§ **Items**:
_ _ _ _

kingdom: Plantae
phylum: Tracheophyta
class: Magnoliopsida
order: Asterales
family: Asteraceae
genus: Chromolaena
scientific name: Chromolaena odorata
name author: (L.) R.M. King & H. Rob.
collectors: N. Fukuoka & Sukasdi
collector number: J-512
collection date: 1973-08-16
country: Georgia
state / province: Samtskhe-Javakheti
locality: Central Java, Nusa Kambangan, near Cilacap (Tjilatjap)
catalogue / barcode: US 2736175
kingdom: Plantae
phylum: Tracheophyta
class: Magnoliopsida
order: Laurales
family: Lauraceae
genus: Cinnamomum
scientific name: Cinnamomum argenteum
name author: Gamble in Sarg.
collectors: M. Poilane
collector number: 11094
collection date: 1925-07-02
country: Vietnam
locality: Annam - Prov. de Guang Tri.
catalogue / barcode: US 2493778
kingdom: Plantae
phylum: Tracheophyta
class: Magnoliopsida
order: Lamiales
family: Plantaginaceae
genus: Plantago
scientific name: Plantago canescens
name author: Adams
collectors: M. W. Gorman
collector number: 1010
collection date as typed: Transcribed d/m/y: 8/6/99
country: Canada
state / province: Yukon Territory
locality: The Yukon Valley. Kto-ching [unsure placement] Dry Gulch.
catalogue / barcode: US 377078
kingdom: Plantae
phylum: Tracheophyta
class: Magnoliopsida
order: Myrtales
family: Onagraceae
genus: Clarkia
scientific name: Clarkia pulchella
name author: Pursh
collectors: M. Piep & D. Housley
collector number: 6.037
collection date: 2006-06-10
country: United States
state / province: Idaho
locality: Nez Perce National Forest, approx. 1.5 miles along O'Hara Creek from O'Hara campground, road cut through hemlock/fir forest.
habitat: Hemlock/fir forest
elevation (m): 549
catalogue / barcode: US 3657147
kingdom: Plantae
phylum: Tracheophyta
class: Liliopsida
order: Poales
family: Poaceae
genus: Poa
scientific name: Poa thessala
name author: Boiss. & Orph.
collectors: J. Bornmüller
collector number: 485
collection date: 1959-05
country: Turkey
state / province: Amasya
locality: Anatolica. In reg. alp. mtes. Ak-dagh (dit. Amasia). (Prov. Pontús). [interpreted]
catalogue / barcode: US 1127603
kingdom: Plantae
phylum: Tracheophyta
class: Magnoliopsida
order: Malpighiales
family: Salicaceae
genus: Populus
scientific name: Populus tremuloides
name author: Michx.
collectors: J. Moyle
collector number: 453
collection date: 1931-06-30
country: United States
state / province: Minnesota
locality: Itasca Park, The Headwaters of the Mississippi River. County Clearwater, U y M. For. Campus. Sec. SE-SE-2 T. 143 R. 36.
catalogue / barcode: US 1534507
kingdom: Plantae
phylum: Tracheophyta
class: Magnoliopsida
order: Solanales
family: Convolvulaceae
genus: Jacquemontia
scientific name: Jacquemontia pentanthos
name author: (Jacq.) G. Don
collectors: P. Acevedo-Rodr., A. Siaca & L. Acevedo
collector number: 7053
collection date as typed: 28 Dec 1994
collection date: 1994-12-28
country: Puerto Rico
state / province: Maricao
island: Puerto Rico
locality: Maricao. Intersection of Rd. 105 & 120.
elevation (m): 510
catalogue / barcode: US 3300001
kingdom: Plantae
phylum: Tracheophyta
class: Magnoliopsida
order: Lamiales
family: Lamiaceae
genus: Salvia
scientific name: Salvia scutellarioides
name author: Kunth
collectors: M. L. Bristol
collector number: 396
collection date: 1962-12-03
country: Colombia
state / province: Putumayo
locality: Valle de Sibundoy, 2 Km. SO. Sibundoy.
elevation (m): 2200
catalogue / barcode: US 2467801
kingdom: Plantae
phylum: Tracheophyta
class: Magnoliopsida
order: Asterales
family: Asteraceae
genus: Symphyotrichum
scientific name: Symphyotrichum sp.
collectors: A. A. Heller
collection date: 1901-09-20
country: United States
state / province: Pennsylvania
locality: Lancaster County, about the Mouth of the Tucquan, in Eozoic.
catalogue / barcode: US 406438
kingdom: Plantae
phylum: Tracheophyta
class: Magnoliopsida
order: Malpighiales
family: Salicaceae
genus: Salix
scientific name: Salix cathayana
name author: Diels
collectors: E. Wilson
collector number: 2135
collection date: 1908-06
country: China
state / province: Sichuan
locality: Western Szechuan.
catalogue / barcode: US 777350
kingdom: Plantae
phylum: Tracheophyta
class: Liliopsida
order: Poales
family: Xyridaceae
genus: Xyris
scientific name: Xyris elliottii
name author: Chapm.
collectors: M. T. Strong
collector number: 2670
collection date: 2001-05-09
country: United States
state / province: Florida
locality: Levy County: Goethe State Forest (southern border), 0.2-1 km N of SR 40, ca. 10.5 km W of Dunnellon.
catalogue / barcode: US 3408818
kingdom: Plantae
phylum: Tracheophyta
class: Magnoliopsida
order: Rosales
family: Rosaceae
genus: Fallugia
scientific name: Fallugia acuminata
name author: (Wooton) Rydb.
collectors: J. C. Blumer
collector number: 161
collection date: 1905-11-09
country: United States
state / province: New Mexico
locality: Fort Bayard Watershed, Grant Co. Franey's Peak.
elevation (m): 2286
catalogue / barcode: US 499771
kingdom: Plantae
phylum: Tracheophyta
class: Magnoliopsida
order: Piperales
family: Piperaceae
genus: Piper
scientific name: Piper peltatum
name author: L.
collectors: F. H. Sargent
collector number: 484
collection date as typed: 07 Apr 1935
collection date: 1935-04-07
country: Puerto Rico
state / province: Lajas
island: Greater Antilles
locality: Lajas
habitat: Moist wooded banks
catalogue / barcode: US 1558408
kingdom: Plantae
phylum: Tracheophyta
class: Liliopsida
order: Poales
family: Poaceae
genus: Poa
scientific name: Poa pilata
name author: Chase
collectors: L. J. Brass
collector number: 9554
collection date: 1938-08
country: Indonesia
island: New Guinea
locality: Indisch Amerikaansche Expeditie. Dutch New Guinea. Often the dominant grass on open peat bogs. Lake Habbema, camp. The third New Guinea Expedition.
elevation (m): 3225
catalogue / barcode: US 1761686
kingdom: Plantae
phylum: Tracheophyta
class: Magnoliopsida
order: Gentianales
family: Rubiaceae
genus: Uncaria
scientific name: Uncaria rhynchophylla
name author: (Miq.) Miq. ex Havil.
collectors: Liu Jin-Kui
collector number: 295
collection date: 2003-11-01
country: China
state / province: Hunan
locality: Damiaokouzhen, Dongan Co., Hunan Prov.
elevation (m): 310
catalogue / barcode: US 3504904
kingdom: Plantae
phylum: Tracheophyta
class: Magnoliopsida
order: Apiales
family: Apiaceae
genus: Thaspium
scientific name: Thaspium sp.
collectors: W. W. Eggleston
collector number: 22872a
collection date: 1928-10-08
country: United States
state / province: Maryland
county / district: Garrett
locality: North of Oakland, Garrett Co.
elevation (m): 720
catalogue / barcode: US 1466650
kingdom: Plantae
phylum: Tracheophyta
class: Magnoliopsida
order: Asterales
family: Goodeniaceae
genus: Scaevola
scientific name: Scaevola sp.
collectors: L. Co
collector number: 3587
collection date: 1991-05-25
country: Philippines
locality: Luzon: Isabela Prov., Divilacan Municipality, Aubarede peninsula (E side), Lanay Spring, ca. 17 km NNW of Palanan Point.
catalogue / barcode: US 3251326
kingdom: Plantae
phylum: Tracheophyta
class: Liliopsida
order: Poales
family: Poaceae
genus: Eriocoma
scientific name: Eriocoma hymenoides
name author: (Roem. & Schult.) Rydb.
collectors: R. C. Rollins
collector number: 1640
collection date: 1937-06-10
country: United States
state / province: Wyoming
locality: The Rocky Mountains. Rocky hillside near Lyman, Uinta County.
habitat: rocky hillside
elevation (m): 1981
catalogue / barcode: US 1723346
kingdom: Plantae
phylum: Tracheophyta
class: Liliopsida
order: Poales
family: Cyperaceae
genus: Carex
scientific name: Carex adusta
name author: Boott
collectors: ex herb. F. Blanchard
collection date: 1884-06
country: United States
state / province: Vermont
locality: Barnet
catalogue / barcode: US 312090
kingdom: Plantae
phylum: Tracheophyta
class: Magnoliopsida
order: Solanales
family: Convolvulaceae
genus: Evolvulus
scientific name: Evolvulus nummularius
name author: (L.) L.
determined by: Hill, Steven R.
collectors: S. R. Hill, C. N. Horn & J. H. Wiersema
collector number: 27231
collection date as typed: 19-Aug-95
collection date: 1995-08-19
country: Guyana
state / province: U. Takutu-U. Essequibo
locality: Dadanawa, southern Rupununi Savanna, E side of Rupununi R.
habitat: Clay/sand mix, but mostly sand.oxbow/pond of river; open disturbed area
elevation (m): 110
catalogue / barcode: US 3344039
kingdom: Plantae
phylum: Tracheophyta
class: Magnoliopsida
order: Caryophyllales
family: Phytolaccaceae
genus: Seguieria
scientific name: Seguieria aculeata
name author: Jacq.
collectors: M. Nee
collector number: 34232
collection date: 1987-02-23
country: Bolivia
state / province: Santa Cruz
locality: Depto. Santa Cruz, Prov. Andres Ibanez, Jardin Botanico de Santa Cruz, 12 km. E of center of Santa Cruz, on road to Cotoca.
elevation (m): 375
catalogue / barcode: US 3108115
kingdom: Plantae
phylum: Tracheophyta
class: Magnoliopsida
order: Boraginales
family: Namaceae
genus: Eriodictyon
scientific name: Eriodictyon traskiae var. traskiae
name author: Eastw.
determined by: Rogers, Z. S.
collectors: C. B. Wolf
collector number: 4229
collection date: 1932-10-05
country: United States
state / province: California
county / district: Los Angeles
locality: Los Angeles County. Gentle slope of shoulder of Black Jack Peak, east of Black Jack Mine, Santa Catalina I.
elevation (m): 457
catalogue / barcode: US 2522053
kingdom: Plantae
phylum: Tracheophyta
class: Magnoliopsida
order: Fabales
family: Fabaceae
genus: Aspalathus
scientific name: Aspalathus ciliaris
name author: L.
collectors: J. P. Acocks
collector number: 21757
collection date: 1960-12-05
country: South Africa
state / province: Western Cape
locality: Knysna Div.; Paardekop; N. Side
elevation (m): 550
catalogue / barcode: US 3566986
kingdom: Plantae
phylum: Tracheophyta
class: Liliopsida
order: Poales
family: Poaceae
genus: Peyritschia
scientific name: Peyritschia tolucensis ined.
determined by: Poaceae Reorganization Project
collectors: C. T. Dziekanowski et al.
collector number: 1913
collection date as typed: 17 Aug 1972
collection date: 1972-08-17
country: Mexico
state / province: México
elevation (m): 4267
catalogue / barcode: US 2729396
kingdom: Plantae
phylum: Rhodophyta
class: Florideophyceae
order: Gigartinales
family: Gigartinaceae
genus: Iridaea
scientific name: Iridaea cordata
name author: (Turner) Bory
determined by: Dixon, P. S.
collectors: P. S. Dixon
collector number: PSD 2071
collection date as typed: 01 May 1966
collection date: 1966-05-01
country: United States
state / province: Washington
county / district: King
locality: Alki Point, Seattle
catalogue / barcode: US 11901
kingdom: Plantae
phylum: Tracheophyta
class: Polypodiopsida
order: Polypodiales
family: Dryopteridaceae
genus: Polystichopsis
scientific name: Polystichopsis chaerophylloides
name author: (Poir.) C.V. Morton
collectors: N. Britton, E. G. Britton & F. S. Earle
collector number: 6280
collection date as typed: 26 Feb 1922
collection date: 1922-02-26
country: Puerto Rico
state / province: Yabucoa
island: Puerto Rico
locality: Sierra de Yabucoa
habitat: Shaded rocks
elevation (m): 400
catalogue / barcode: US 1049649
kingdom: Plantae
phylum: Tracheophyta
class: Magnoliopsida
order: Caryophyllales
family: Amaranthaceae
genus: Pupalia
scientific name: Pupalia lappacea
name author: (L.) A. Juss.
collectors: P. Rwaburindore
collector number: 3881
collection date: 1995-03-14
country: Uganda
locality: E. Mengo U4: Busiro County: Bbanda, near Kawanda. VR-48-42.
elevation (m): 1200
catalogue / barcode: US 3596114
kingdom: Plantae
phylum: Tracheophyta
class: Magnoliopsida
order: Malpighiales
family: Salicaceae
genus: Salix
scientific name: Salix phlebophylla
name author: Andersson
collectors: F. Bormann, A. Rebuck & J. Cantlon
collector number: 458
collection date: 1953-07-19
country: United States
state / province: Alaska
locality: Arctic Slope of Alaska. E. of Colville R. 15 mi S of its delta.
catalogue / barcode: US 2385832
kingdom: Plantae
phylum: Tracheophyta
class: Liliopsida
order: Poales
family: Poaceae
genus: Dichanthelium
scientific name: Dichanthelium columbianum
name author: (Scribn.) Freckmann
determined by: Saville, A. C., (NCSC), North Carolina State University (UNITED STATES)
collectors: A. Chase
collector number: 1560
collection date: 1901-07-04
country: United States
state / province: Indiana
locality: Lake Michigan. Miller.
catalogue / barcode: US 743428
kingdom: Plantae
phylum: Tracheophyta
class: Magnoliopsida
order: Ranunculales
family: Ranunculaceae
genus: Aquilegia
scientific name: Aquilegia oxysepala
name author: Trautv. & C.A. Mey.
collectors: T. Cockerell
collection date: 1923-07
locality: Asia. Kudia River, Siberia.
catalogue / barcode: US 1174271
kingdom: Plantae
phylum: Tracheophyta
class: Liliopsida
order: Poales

_ _ _ _

Copy the lines of the listing above word for word, from the line containing "collectors: W. W. Eggleston" through the line containing "catalogue / barcode: US 1466650", inclusive.

§ **The result**:
collectors: W. W. Eggleston
collector number: 22872a
collection date: 1928-10-08
country: United States
state / province: Maryland
county / district: Garrett
locality: North of Oakland, Garrett Co.
elevation (m): 720
catalogue / barcode: US 1466650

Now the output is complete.